Bill Reilly, co-owner of the River’s End Bookstore in Oswego, N.Y., and NAIBA board president, also said his store has made more direct purchases with publishers in recent years to improve profitability. Still, Reilly had done business with both Ingram and B&T in “the hopes that they would both survive.” Reilly noted that even though he has increased his direct business, he does depend on wholesalers to fill orders from a not-small part of his customer base who want a book immediately. “Having one less option to go to in order to fill those needs is not good,” he said. “It’s just not good for the industry.”
The lack of direct ordering is a big problem for many of the stores that are members of Mountains and Plains Independent Booksellers Association. “A lot of the stores I represent in this region are exclusive to B&T or heavily reliant on them,” said MPIBA executive director Heather Duncan. “Lots of rural stores in particular often don’t have accounts with publishers. A lot of stores felt that B&T was a better fit and more accommodating to smaller stores. It has to do with minimums and lots of things that help with small stores.” Duncan said she is hoping that the publishing industry and other wholesalers will help to ensure that books get into stores located in smaller communities.
While a few booksellers contacted by PW were concerned about whether Ingram and regional wholesalers could accommodate B&T’s business, Shawn Morin, CEO of Ingram, said the company “is well-prepared to take on whatever business comes our way.” He said Ingram has plenty of capacity to add more stores, adding that he is well aware that stores that haven’t done business with the company may need some help setting up accounts. Morin said he understands change is hard, adding that Ingram is prepared to help stores with the transition away from B&T “any way we can.”
Some booksellers also said they hoped that the demise of B&T retail business would bring about the return of regional wholesalers. The company most often mentioned by booksellers for filling some of the B&T void was Bayonne, N.J.–based Bookazine.
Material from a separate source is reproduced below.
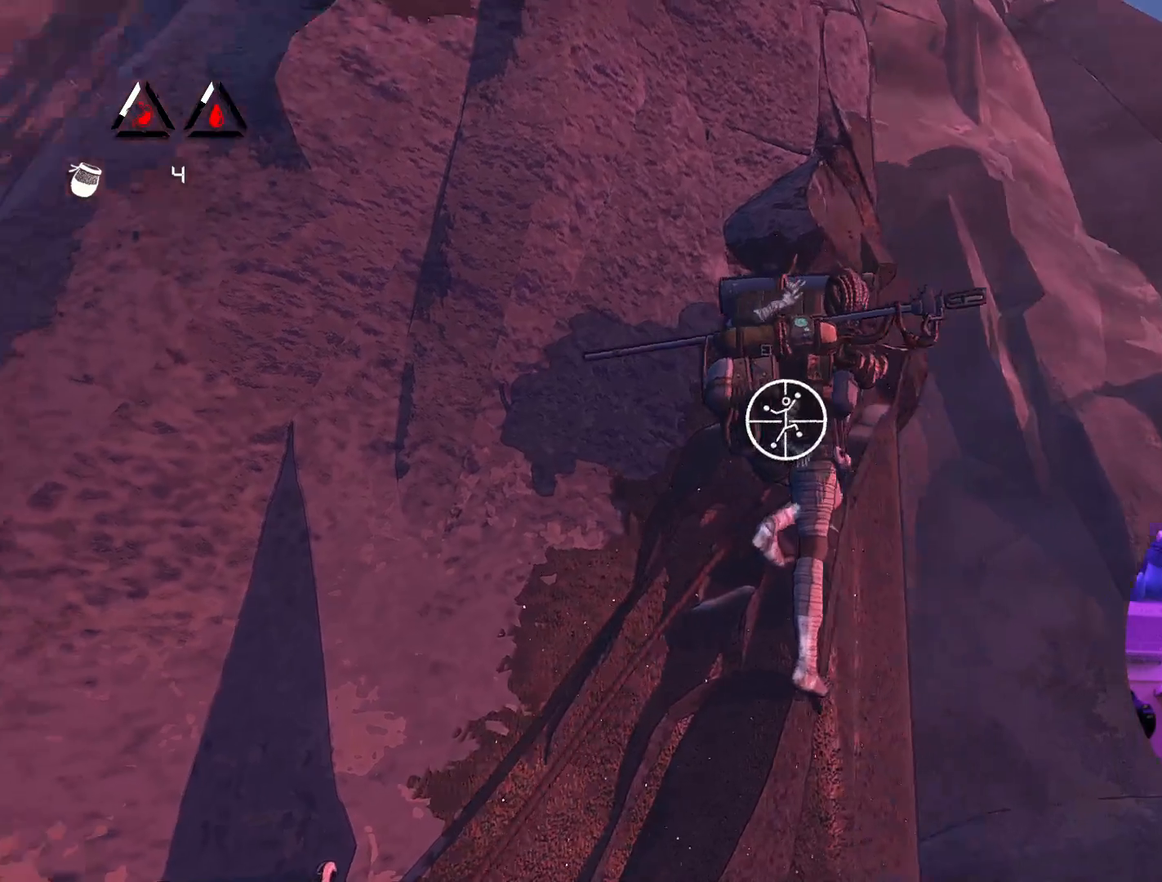
{"buttons": ["R1"], "left_stick": "center", "right_stick": "down-left", "events": [[317, "right_stick", "down-left"]]}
Rich Kallman, Bookazine COO, said he and his brother “are overwhelmed with the outpouring of support from both the publishing and bookselling communities.” Though he didn’t commit to a major initiative, he said Bookazine “will make every effort to step in and fill the void this leaves in the wholesale segment while continuing to provide the same high level of service we do today.”
Out west, Christopher Robbins—owner of American West Books, a regional wholesaler located in the central California city of Sanger—said he is exploring ways AWB can help both retailers and publishers given the upcoming closing of B&T’s Reno warehouse. “From the wholesale business, to retailers, to third-party logistic services for publishers, we think providing an independent solution may be a welcome alternative throughout the West,” Robbins said.